◆ Work to complete ◆
Every record below is to be repeated exactly, with the pictures left out.

(Collected data entries)
—————

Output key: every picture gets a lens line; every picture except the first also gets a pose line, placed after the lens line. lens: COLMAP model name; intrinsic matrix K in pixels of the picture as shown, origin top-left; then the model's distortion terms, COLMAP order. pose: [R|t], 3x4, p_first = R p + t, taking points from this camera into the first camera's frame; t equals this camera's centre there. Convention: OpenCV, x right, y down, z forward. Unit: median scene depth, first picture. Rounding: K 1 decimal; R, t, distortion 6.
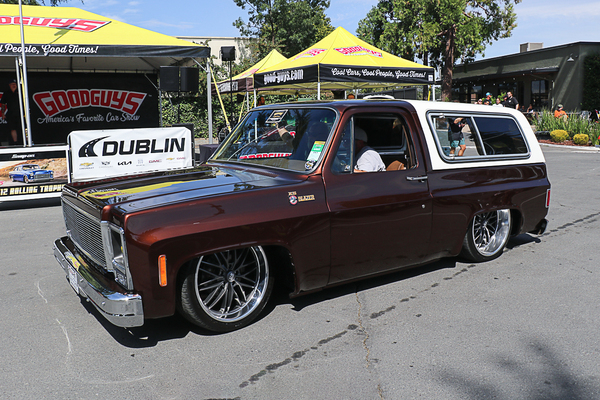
lens RADIAL K [[526.3, 0, 300.0], [0, 526.3, 200.0], [0, 0, 1]] dist [-0.197086, 0.162565]
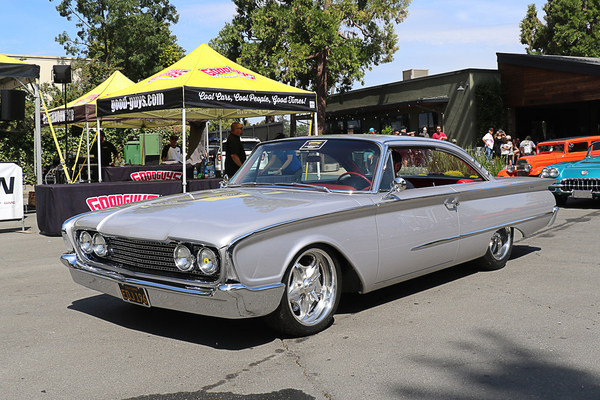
lens RADIAL K [[669.0, 0, 300.0], [0, 669.0, 200.0], [0, 0, 1]] dist [-0.194221, 0.201245]
pose [[0.969231, -0.017240, 0.245548, -0.033759], [0.041544, 0.994691, -0.094148, 0.020186], [-0.242621, 0.101452, 0.964802, -0.039878]]
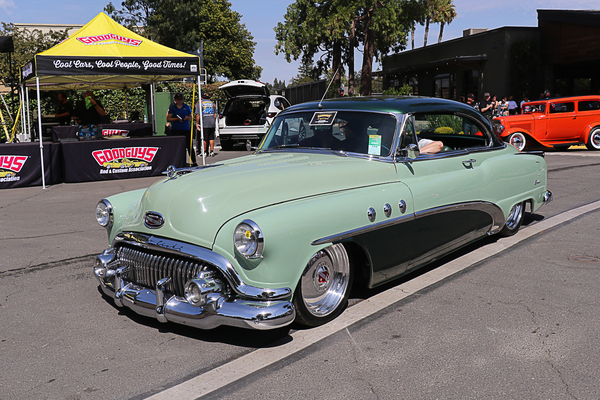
lens RADIAL K [[590.4, 0, 248.8], [0, 590.4, 185.3], [0, 0, 1]] dist [-0.175501, 0.146580]
pose [[1.000000, 0.000339, 0.000710, 0.285938], [-0.000314, 0.999376, -0.035320, -0.003804], [-0.000721, 0.035320, 0.999376, 0.016758]]
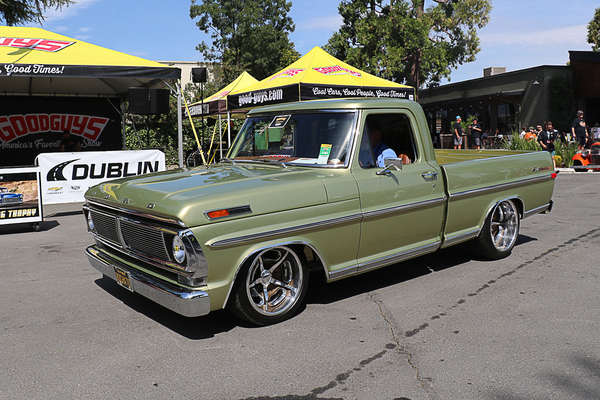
lens RADIAL K [[541.9, 0, 289.5], [0, 541.9, 196.8], [0, 0, 1]] dist [-0.192529, 0.154218]
pose [[0.998411, -0.012592, 0.054924, -0.028709], [0.016002, 0.997942, -0.062089, 0.008063], [-0.054029, 0.062870, 0.996558, 0.012164]]
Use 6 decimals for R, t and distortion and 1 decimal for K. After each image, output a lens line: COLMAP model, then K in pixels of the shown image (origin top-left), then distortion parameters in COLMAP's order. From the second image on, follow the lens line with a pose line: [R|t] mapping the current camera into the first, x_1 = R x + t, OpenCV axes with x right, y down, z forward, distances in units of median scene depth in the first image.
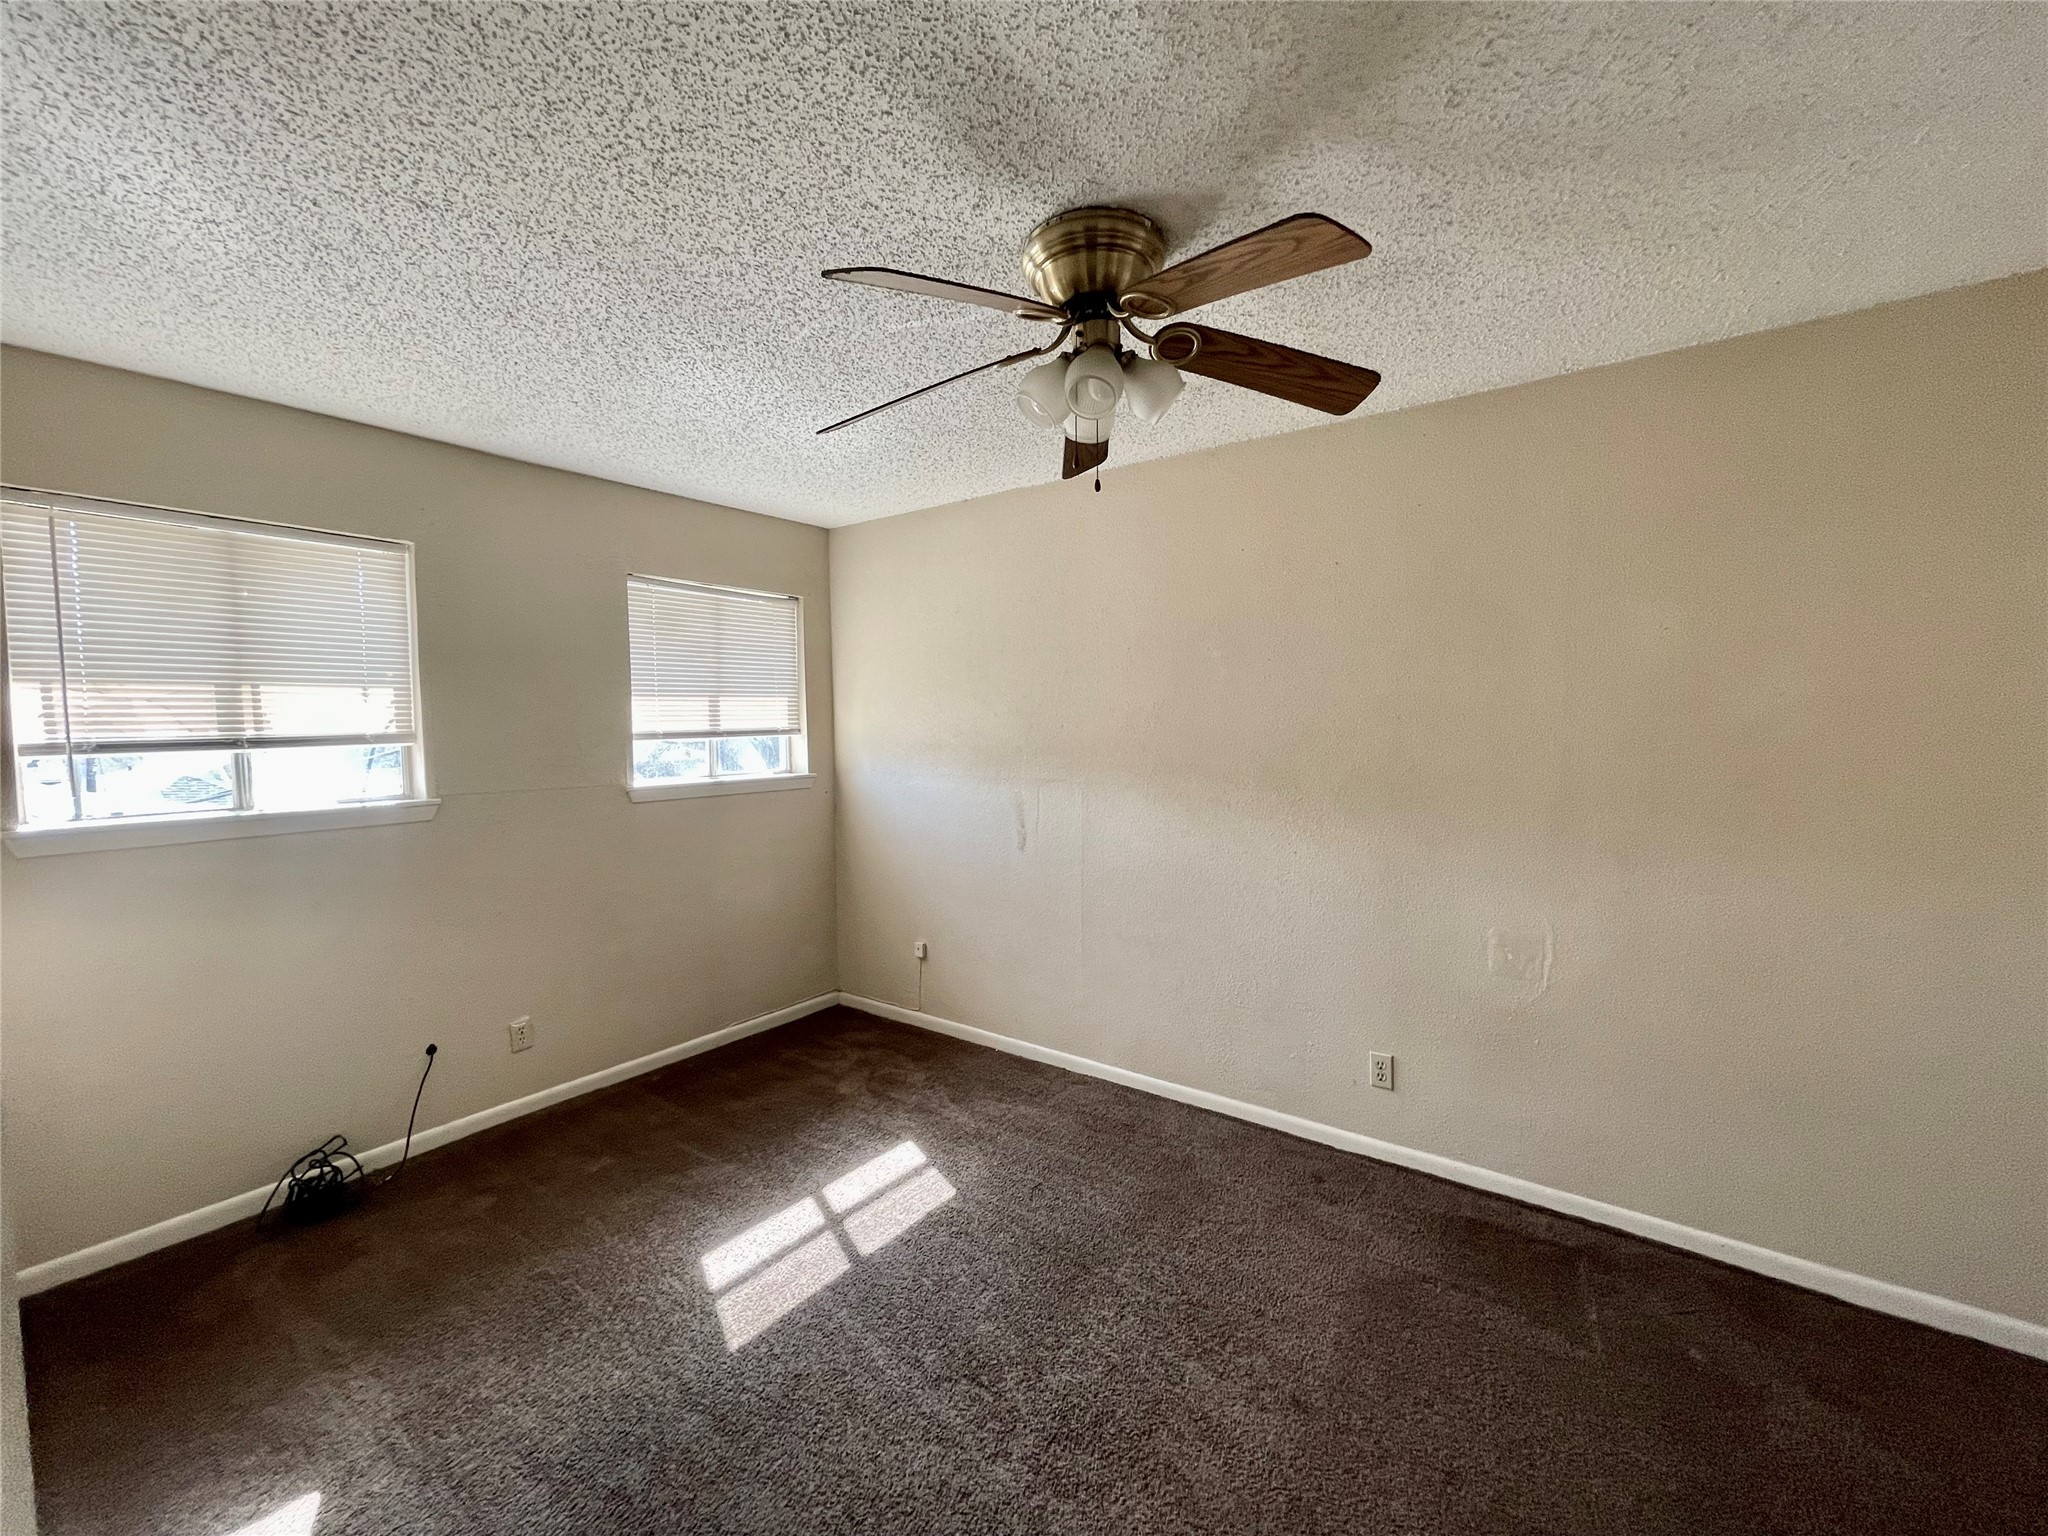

—————

◆ Your response ◆
Output key: every picture gets a lens line; every picture except the first also gets a pose line, placed after the lens line. lens: COLMAP model name; intrinsic matrix K in pixels of the picture as shown, origin top-left; then the model's distortion terms, COLMAP order. pose: [R|t], 3x4, p_first = R p + t, taking points from this camera into the first camera's frame; t equals this camera's centre there. Convention: OpenCV, x right, y down, z forward. Unit: median scene depth, first picture. Rounding: K 1 decimal; R, t, distortion 6.
lens RADIAL K [[526.3, 0, 300.0], [0, 526.3, 200.0], [0, 0, 1]] dist [-0.197086, 0.162565]
lens RADIAL K [[669.0, 0, 300.0], [0, 669.0, 200.0], [0, 0, 1]] dist [-0.194221, 0.201245]
pose [[0.969231, -0.017240, 0.245548, -0.033759], [0.041544, 0.994691, -0.094148, 0.020186], [-0.242621, 0.101452, 0.964802, -0.039878]]
lens RADIAL K [[590.4, 0, 248.8], [0, 590.4, 185.3], [0, 0, 1]] dist [-0.175501, 0.146580]
pose [[1.000000, 0.000339, 0.000710, 0.285938], [-0.000314, 0.999376, -0.035320, -0.003804], [-0.000721, 0.035320, 0.999376, 0.016758]]
lens RADIAL K [[541.9, 0, 289.5], [0, 541.9, 196.8], [0, 0, 1]] dist [-0.192529, 0.154218]
pose [[0.998411, -0.012592, 0.054924, -0.028709], [0.016002, 0.997942, -0.062089, 0.008063], [-0.054029, 0.062870, 0.996558, 0.012164]]
Use 6 decimals for R, t and distortion and 1 decimal for K. After each image, output a lens line: COLMAP model, then K in pixels of the shown image (origin top-left), then distortion parameters in COLMAP's order. From the second image on, follow the lens line with a pose line: [R|t] mapping the current camera into the first, x_1 = R x + t, OpenCV axes with x right, y down, z forward, distances in units of median scene depth in the first image.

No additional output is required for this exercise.